Em Brasília, parlamentares petistas protocolaram requerimento à Comissão de Constituição e Justiça da Câmara pedindo a convocação do ministro para explicar as declarações. O líder da oposição no Senado, Lindbergh Farias (PT-RJ), e outros senadores encaminharam à Procuradoria-Geral da República representação pedindo que seja apurada a declaração.

— É um escândalo o que aconteceu. Um absurdo. Quem fez o pedido de prisão, desta vez, foi a Polícia Federal, e parece que o ministro sabia antes. Depois, veio com uma desculpa que subestima a inteligência das pessoas, que não tem nada a ver — disse Lindbergh.

Além de acionar o MP, os senadores petistas também encaminharão ao Conselho de Ética da Presidência da República representação baseada na Lei 8.429, denúncia de violação ao Código de Ética do Servidor Público e à Lei 8.112, por ferir norma sobre o sigilo funcional.

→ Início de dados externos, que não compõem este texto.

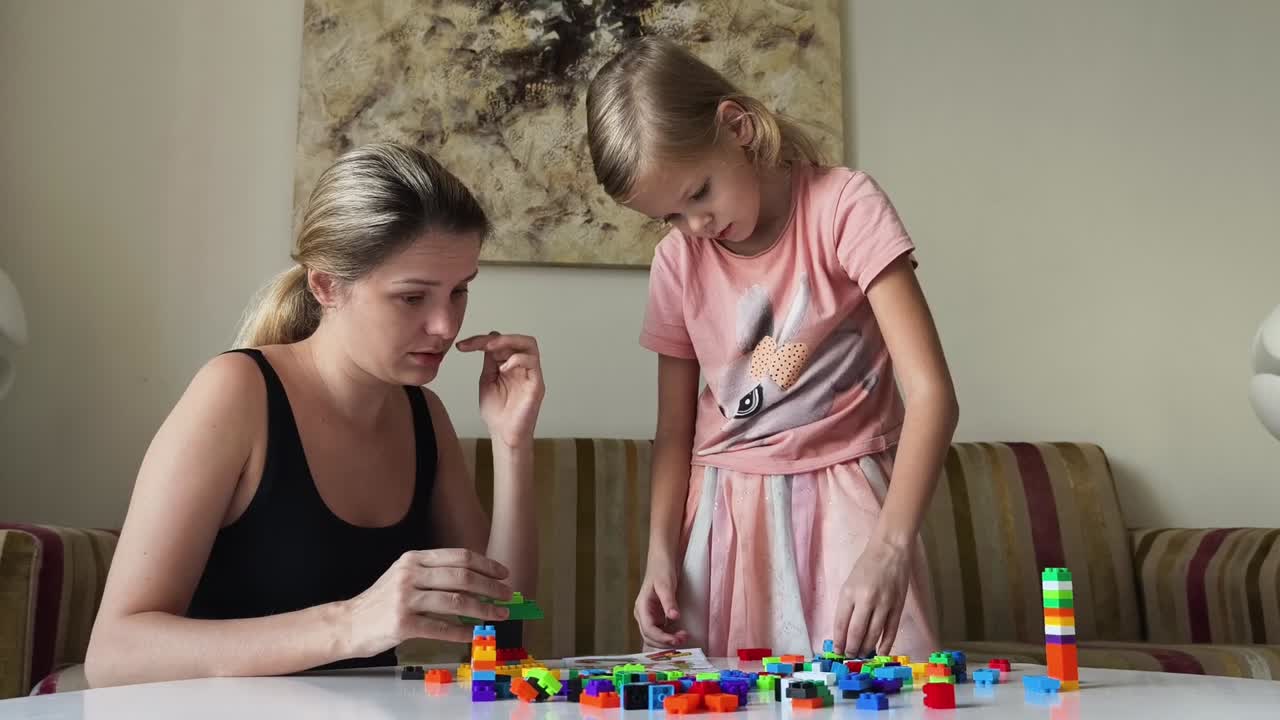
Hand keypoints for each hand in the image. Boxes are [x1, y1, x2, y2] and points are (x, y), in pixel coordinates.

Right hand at [341, 549, 513, 657]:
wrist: (349, 623)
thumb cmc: (382, 601)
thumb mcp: (406, 576)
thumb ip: (435, 575)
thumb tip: (477, 582)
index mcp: (414, 558)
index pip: (458, 557)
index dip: (485, 565)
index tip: (503, 574)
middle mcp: (410, 574)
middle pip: (462, 577)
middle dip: (490, 587)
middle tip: (507, 596)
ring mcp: (405, 599)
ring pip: (455, 602)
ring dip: (483, 609)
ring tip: (498, 615)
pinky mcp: (401, 624)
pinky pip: (441, 628)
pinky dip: (461, 632)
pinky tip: (474, 634)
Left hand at [456, 332, 544, 448]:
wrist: (503, 434)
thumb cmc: (497, 412)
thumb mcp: (487, 380)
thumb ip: (489, 361)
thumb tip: (490, 336)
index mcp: (510, 365)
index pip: (501, 343)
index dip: (481, 340)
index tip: (462, 346)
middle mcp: (522, 367)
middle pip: (517, 339)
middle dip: (496, 338)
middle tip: (479, 344)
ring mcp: (531, 374)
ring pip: (529, 344)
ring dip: (508, 342)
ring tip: (491, 349)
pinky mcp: (537, 384)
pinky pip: (532, 362)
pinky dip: (516, 359)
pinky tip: (503, 369)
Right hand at [634, 557, 688, 648]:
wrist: (663, 560)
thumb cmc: (662, 569)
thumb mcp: (666, 584)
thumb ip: (669, 602)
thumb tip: (674, 617)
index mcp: (642, 607)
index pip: (648, 629)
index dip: (661, 638)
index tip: (676, 640)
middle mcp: (643, 614)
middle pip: (650, 636)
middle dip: (665, 642)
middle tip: (683, 640)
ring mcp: (650, 615)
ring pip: (655, 636)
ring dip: (668, 641)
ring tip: (683, 637)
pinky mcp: (657, 616)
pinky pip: (661, 631)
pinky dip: (669, 636)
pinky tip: (679, 634)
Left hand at [832, 538, 911, 657]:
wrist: (891, 551)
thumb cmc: (867, 565)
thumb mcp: (849, 583)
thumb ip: (847, 605)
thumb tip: (844, 630)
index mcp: (849, 592)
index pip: (841, 623)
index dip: (839, 640)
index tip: (838, 651)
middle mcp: (866, 600)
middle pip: (857, 632)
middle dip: (852, 648)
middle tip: (850, 656)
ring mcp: (884, 604)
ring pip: (874, 634)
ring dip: (866, 648)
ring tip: (862, 655)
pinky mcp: (898, 606)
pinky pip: (891, 630)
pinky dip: (885, 644)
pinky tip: (880, 652)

— Queremos apuração dos fatos e a suspensão do exercício de função de ministro, com base no artigo 319 do Código de Processo Penal. Ele não tem como continuar no cargo — disse a senadora Gleisi Hoffmann (PT-PR).

Em São Paulo, o ministro disse que teve sua conversa truncada, após afirmar que mais operações da Lava-Jato ocorreriam. Moraes afirmou que fica sabendo das ações da PF no dia em que elas acontecem, “entre 6h e 6h30m”:

— Não foi palpite. Foi uma afirmação. Ocorre que o jornalista truncou uma conversa de quase 20 minutos que tive com os movimentos e criou uma conversa que foi muito maior.